Reperfusion-induced modulation of cardiac mitochondrial function by free radicals and calcium

Reperfusion of an ischemic myocardium is associated with a number of deleterious events that are thought to contribute to myocardial dysfunction. Cellular events that predominate during reperfusion include calcium overload, mitochondrial dysfunction and enhanced production of free radicals. Cardiac mitochondria are believed to play an important role in the pathophysiology of reperfusion by contributing to calcium overload as well as free radical production. In an initial in vivo study, the effect of in vivo ischemia/reperfusion on mitochondrial function was investigated. The LAD coronary artery of male SD rats was ligated to induce ischemia, and reperfusion was initiated by removal of the ligature. Cardiac mitochondria were isolated from the affected area of the left ventricular free wall and were utilized for assays of ADP linked respiration as well as individual mitochondrial enzyme activities and western blot analysis of mitochondrial proteins.
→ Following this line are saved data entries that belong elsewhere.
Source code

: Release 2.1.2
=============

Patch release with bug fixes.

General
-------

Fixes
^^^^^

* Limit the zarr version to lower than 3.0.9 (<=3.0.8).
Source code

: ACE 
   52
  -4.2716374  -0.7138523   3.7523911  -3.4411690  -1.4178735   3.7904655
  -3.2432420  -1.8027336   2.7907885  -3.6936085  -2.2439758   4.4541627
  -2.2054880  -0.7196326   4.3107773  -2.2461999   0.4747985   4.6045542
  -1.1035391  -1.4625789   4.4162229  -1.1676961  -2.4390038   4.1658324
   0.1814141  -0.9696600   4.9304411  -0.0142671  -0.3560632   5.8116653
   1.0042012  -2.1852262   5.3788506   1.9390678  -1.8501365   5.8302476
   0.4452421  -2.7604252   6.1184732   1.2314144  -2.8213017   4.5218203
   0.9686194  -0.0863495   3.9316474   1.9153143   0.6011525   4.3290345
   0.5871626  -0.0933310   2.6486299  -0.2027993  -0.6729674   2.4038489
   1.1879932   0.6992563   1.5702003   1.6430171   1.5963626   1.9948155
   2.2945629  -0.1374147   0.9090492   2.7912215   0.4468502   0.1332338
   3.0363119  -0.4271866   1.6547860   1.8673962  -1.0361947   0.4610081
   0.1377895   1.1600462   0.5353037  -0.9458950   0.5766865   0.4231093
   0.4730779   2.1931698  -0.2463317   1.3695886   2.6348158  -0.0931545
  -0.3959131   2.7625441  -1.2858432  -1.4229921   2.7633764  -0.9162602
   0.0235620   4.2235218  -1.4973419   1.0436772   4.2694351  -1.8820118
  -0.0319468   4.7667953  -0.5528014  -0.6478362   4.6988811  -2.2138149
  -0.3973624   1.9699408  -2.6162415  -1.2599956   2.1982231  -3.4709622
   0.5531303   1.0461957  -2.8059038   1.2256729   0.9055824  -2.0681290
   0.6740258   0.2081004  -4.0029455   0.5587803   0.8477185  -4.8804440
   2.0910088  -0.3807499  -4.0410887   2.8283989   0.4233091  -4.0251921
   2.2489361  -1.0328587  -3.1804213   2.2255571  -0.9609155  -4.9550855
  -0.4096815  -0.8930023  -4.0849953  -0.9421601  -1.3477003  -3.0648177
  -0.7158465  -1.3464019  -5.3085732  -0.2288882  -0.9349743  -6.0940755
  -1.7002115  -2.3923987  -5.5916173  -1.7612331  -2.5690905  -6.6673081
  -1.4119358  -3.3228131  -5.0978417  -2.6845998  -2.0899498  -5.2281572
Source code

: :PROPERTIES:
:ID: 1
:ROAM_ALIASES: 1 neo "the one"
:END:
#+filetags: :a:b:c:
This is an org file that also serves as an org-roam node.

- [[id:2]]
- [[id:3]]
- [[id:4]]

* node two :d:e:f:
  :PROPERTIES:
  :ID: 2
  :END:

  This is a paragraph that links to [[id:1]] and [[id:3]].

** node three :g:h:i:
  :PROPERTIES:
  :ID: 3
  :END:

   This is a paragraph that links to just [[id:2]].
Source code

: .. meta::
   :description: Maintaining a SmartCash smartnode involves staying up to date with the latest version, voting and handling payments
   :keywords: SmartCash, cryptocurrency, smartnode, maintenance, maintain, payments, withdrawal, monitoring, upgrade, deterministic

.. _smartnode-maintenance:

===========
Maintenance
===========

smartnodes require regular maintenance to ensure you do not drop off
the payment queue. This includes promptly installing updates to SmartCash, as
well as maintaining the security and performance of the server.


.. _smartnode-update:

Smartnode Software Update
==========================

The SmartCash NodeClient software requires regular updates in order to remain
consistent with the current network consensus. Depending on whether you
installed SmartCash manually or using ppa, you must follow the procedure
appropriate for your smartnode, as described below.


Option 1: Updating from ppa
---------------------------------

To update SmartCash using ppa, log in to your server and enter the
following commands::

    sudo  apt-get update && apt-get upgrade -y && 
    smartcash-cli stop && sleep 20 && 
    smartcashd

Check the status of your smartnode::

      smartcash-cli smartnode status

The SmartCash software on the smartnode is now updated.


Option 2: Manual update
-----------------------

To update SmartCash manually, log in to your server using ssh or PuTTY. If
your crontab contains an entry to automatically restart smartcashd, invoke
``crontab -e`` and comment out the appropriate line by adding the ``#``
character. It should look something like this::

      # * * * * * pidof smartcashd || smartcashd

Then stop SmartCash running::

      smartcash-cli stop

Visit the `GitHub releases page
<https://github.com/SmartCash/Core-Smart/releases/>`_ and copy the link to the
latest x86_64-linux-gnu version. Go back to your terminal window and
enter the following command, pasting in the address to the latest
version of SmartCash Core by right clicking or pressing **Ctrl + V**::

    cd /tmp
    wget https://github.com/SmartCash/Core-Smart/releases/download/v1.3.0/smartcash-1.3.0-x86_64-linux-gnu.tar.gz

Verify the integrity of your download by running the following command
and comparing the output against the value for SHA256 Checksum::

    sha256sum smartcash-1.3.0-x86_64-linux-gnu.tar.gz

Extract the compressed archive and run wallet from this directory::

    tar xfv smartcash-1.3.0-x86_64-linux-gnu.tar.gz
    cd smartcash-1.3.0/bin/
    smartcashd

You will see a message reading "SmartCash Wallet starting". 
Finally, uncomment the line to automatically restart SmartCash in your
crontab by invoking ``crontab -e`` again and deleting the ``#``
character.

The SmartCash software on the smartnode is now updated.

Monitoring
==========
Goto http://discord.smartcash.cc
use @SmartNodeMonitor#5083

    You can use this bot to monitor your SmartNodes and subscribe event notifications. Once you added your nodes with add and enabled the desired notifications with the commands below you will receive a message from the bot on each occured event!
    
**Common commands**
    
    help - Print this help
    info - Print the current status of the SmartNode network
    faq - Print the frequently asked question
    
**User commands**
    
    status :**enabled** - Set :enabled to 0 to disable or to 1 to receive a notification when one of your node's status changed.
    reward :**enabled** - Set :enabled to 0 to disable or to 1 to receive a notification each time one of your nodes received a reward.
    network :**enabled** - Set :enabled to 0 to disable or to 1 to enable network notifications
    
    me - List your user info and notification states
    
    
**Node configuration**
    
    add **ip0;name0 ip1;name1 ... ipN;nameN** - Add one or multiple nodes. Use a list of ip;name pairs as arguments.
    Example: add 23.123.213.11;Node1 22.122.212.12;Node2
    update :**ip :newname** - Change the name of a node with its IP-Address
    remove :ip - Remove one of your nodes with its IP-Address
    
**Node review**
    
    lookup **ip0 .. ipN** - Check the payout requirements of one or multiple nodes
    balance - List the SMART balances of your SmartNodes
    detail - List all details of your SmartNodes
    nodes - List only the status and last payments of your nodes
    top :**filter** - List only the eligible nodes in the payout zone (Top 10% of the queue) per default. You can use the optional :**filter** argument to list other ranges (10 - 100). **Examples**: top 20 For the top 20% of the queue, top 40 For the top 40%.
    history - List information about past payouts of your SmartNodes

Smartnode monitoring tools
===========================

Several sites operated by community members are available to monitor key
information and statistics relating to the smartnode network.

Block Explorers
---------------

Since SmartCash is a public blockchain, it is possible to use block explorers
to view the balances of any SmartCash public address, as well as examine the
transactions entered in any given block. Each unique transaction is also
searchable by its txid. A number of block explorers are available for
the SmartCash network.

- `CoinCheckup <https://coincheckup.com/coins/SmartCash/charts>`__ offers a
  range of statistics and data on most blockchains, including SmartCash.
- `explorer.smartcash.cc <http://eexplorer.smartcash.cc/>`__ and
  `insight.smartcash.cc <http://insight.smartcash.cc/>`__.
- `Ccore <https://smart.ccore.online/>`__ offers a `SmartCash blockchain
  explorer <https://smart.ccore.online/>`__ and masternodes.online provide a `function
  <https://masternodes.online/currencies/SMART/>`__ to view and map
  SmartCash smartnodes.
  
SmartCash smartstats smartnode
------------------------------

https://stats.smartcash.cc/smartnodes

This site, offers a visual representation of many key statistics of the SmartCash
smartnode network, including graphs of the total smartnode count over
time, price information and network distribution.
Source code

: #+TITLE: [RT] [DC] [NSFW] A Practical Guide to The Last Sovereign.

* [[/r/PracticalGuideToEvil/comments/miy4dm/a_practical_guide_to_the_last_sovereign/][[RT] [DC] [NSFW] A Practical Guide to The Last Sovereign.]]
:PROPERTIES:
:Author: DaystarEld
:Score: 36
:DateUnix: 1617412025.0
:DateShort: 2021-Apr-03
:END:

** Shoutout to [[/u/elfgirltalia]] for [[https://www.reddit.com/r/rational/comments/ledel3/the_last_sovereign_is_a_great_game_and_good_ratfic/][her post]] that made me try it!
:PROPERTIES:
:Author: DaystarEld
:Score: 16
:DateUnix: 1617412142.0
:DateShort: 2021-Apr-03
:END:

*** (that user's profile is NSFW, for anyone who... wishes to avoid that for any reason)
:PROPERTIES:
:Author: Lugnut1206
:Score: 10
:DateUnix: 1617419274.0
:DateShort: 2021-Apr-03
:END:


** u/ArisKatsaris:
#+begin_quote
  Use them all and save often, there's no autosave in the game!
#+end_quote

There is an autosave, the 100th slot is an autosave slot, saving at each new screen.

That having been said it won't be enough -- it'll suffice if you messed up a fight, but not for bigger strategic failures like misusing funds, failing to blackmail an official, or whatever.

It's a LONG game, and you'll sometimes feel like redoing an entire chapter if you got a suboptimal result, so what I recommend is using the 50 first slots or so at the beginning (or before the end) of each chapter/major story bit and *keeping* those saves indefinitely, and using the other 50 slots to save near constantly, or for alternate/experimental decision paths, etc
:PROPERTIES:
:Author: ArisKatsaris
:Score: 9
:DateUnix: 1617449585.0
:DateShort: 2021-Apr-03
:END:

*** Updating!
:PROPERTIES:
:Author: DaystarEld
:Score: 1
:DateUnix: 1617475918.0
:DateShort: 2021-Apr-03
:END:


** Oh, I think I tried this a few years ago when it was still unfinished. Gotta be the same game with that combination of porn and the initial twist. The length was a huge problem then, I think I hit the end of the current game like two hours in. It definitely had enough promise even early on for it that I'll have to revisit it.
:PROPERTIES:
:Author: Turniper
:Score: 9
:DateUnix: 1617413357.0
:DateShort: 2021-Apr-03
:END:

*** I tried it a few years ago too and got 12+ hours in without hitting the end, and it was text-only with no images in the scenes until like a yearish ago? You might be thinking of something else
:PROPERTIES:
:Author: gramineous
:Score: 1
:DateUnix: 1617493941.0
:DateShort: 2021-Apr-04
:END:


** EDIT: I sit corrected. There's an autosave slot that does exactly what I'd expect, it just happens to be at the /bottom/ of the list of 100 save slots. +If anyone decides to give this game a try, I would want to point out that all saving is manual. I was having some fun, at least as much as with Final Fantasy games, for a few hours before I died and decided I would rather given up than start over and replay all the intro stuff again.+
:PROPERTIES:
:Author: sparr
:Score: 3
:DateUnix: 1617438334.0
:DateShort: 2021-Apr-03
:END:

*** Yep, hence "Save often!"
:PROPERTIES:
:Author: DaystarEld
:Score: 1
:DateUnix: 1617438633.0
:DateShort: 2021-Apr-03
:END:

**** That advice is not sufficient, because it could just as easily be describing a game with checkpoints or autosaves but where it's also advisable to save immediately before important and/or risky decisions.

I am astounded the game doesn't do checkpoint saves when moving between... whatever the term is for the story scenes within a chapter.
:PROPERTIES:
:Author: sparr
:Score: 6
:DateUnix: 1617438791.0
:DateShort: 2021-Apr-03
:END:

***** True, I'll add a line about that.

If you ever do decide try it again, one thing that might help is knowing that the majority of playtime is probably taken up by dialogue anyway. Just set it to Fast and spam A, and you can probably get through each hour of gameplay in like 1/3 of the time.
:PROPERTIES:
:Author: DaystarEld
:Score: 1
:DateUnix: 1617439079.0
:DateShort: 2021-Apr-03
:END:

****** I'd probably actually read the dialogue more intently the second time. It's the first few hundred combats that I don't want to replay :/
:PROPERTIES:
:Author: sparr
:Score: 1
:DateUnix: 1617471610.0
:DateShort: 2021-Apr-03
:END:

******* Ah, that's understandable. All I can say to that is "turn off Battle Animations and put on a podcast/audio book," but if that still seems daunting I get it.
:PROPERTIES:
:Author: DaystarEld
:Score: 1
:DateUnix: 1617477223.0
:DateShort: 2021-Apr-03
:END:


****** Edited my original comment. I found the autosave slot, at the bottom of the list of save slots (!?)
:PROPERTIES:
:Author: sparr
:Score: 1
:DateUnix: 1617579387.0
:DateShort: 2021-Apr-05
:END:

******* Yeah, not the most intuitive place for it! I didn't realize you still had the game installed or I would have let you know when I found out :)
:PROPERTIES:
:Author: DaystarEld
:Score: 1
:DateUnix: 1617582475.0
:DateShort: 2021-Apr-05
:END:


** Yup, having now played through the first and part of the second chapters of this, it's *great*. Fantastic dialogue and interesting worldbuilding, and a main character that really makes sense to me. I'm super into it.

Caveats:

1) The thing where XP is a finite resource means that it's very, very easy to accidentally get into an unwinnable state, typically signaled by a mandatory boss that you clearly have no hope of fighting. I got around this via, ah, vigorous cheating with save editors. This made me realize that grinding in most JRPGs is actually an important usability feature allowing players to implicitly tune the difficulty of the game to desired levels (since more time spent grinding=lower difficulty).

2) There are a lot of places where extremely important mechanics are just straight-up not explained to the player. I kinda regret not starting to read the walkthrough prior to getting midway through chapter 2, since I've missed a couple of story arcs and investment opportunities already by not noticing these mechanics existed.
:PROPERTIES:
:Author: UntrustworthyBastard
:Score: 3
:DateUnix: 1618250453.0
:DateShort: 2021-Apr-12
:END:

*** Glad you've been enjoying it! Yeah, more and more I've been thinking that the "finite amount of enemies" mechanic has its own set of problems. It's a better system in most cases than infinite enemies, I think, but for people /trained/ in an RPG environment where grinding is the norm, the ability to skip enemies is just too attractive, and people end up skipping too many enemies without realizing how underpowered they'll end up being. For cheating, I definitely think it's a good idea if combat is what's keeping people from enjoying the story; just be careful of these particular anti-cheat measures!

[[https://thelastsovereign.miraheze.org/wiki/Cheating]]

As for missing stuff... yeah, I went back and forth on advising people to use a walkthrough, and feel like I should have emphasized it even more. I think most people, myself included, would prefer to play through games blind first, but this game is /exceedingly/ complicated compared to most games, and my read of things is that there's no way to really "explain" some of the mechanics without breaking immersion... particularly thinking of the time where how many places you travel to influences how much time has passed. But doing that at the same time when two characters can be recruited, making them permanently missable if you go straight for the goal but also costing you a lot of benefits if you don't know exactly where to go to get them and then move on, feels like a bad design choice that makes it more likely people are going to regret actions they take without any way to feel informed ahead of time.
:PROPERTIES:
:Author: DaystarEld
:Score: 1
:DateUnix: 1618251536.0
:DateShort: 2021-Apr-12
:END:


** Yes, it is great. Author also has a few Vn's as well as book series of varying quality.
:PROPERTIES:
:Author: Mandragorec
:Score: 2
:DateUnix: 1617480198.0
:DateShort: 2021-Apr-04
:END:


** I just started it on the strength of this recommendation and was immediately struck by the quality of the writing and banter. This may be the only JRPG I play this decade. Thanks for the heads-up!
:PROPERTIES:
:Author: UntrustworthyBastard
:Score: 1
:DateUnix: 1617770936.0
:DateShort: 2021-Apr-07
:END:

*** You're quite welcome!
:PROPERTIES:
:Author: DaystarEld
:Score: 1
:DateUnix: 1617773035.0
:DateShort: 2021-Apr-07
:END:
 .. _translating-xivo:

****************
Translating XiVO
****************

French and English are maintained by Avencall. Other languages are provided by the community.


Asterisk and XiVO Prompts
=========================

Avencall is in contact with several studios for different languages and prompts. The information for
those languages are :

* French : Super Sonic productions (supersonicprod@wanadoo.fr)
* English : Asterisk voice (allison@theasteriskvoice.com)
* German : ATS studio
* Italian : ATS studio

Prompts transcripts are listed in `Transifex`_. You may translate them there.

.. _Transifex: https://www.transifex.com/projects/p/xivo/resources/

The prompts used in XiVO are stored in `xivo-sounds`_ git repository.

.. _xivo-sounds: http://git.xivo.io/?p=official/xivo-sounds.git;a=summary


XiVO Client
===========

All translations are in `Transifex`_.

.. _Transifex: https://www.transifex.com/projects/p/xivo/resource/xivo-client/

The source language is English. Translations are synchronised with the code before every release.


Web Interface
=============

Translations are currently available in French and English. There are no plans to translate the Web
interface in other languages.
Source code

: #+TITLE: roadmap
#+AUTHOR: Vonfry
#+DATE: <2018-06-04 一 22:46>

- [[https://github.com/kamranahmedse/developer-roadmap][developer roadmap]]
We were able to demonstrate that reperfusion was associated with a significant decline in ADP linked respiration. The mechanism of decline in overall mitochondrial respiration was due to selective inactivation of the redox sensitive Krebs cycle enzymes KGDH and aconitase. Reperfusion was also associated with a significant decline in activity of complex I of the electron transport chain. The mechanism of inactivation of complex I was further investigated in an in vitro setting by simulating conditions that predominate during ischemia and reperfusion such as pH changes and calcium overload. Results indicate that mitochondrial calcium regulates complex I activity by inducing an endogenous superoxide burst. This leads to a sulfhydryl modification of complex I resulting in its inactivation. In the presence of NADH, and after chelation of calcium, complex I is capable of self-reactivation. The findings of our in vivo and in vitro studies suggest a scenario in which calcium overload during reperfusion results in an endogenous superoxide burst at the complex I site. This radical burst potentially contributes to inactivation of redox sensitive enzymes during reperfusion. The inhibitory effect of calcium on complex I activity also suggest a regulatory effect of calcium on mitochondrial proton gradient, which in turn regulates mitochondrial calcium uptake.